Atitudes mais contundentes e menos covardes, no sentido de, pelo menos, tentar diminuir as desigualdades
que dão sustentação a um sistema eivado de injustiças sociais. Um mundo dividido entre aqueles que concentram um grande volume de riqueza nas mãos, que vão muito além de suas necessidades
individuais para viver, enquanto outros
lastimam sua sorte por ter nascido numa classe social estigmatizada pela fome e pelas péssimas
condições de soberevivência.
Lamentavelmente, ainda encontramos defensores da tese de que a miséria é uma condição fundamental
para o crescimento espiritual. Por isso muitos ignoram aqueles sem
teto, sem terra, sem nada. Prega-se a teoria de que todos que se consideram seguidores de Cristo deverão
ter fé, pois passarão, inevitavelmente, por
humilhações, perseguições, fome, miséria, abandono e por muito sofrimento. Porque
esse mundo foi criado
exatamente para isso. Iludidos
com os falsos ensinamentos dos hipócritas, muitos apontam o
dedo na direção daqueles que se insurgem contra a permanência
dessa situação degradante. Uma enganosa e já insustentável teoria da eterna luta do bem contra o mal. Aliás, um mal que sempre foi e continua sendo definido e caracterizado por aqueles que
ocupam as cúpulas de várias entidades religiosas. Como se essa
sociedade, tão cheia de iniquidades, de
tantas mentiras e históricos privilégios nas mãos de pequenos grupos, fosse
estabelecida dessa maneira pelo próprio Deus. Como se essas
diferenças fossem sinônimos de um necessário aprendizado, adquirido através do sofrimento e das carências do povo. Acaso
um pai amoroso colocaria à mesa uma comida de boa qualidade para uns filhos e para outros daria aquilo que é servido aos seus porcos?
Será que um bom pai levaria seus
filhos a uma loja e compraria roupas
boas e de marcas para uns e deixaria as roupas usadas para os outros?

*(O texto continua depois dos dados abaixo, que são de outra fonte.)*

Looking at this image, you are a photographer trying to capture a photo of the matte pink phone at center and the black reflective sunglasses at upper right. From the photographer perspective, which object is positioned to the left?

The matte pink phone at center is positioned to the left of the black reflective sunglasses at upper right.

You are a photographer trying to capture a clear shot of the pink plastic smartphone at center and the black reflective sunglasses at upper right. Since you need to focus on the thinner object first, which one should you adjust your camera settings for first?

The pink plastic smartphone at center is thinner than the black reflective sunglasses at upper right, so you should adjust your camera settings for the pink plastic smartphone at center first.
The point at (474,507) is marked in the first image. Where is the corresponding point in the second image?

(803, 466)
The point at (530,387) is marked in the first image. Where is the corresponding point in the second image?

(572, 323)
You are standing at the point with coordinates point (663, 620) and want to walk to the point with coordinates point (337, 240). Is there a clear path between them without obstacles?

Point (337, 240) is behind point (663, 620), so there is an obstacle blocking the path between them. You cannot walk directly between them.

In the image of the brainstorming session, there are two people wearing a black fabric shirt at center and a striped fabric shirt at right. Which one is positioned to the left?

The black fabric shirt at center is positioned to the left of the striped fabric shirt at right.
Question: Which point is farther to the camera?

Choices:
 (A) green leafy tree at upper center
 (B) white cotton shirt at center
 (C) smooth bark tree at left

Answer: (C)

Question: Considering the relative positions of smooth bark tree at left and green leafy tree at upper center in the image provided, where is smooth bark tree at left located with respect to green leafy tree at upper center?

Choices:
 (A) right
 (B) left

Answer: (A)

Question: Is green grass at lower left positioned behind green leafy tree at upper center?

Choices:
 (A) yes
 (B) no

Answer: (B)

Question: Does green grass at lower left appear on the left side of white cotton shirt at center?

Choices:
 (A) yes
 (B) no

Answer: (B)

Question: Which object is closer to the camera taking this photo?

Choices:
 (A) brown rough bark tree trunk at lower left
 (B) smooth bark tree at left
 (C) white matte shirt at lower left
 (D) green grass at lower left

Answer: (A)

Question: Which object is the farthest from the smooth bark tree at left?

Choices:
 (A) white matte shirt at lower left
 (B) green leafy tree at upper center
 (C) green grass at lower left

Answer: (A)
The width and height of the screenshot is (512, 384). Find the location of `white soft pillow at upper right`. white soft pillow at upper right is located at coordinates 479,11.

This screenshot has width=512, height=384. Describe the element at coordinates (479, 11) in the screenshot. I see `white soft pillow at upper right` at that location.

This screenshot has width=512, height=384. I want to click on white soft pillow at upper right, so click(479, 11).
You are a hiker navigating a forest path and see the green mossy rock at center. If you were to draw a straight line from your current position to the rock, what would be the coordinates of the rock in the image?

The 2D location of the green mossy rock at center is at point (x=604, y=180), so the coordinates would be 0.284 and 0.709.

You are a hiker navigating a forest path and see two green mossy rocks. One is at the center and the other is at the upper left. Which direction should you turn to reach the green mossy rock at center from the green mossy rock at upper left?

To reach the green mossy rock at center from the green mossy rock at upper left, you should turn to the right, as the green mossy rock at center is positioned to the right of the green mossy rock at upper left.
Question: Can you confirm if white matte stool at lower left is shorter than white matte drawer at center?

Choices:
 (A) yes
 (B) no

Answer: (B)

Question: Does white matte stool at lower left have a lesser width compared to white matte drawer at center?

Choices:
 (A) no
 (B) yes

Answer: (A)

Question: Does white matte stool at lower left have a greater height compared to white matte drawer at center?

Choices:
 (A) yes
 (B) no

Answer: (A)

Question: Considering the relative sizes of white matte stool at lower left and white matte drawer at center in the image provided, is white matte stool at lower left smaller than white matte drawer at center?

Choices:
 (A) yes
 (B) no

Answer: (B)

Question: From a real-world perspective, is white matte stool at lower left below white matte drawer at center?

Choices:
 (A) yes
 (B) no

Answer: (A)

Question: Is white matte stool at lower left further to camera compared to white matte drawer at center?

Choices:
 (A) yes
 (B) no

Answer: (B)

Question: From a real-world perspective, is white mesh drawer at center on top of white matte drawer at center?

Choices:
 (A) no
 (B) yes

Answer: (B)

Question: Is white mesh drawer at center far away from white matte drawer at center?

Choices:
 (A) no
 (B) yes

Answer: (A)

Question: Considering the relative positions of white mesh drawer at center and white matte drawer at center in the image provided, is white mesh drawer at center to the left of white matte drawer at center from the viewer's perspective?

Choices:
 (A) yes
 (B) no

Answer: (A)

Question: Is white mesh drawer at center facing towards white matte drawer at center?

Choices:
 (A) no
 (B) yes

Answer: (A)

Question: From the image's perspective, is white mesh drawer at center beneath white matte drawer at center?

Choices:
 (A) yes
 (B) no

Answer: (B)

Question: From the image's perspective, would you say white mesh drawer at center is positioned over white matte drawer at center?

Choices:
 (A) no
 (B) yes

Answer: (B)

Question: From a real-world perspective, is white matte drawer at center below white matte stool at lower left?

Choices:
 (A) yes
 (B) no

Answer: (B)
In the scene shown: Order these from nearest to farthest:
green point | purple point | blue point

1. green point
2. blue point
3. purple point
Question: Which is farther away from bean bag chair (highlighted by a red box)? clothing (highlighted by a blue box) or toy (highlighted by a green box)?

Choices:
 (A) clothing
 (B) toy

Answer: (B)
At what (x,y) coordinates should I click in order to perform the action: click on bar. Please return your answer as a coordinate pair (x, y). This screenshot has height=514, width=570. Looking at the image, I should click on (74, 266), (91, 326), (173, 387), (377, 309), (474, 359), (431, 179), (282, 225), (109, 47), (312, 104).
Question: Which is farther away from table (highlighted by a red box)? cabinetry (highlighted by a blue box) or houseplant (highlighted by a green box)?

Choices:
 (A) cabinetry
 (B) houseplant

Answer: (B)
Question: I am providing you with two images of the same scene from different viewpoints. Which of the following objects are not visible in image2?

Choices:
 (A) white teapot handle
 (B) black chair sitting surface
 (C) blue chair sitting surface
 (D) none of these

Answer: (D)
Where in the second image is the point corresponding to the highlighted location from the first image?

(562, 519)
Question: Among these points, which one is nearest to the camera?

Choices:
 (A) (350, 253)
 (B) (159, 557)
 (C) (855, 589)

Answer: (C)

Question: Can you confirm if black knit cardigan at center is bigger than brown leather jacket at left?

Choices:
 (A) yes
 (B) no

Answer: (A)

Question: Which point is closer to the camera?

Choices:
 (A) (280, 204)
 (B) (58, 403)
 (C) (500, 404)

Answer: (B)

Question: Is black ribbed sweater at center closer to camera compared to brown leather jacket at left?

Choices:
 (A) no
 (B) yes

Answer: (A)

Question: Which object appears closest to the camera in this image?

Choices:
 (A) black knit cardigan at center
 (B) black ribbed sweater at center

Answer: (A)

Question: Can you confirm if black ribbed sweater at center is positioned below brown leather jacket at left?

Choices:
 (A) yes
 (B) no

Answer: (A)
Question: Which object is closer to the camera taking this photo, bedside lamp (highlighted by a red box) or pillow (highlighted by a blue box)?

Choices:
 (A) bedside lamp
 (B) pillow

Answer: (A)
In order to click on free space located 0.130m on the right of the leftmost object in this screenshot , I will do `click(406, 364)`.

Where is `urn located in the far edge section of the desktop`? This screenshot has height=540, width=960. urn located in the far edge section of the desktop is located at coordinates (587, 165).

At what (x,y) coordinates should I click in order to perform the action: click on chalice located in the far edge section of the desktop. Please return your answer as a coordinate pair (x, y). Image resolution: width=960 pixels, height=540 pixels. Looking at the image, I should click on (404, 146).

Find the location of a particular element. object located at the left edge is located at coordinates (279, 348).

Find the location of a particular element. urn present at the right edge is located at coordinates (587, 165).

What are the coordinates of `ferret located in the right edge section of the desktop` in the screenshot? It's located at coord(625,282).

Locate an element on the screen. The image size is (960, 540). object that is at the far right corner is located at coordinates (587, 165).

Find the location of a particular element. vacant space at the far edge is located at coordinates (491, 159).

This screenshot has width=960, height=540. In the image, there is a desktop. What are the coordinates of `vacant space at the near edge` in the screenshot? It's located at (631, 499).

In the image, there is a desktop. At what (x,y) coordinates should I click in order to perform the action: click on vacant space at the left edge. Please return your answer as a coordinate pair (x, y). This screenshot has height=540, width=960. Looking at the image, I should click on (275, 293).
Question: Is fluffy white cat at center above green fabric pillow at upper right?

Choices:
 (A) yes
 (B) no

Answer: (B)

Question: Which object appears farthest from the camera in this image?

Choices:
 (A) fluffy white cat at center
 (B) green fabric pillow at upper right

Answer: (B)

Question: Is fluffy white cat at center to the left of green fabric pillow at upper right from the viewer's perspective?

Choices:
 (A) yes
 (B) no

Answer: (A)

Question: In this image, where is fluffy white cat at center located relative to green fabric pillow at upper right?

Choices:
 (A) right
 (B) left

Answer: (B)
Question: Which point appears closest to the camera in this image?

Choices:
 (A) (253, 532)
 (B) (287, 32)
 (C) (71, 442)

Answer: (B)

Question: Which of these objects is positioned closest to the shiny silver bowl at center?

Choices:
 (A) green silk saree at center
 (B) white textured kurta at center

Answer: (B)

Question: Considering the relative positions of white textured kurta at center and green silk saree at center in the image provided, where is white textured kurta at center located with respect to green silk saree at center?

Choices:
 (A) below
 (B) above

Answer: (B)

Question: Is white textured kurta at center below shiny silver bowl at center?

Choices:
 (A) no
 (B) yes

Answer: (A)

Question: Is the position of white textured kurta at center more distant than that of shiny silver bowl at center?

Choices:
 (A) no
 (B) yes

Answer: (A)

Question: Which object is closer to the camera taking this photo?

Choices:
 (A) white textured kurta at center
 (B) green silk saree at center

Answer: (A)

Que aprendizado espera-se
alcançar com esse tipo de procedimento? Que reconhecimento esse pai espera
alcançar nos céus?
Definitivamente, essa não pode
ser a regra geral do universo. Um universo para o qual parece ser indiferente à quantidade de riquezas ou da
linhagem a que uma pessoa possa pertencer neste planeta. Não há como se justificar tanta
fome ou tanta miséria diante de Deus.
Numa terra onde todos nascemos absolutamente iguais, com as mesmas necessidades orgânicas, que nem preciso enumerá-las aqui. Um universo
que, indiferente aos que se
julgam criaturas superiores, concedeu asas apenas aos pássaros para que possam voar livremente. Aos seres humanos,
esses superiores mortais, foi destinado apenas o dever de caminhar
de mãos dadas e pés firmes nesse chão, amando-se mutuamente, na direção do bem-comum.
Há de chegar
um dia em que o homem não precisará se humilhar tanto diante de outro apenas para ter um prato de comida em sua mesa.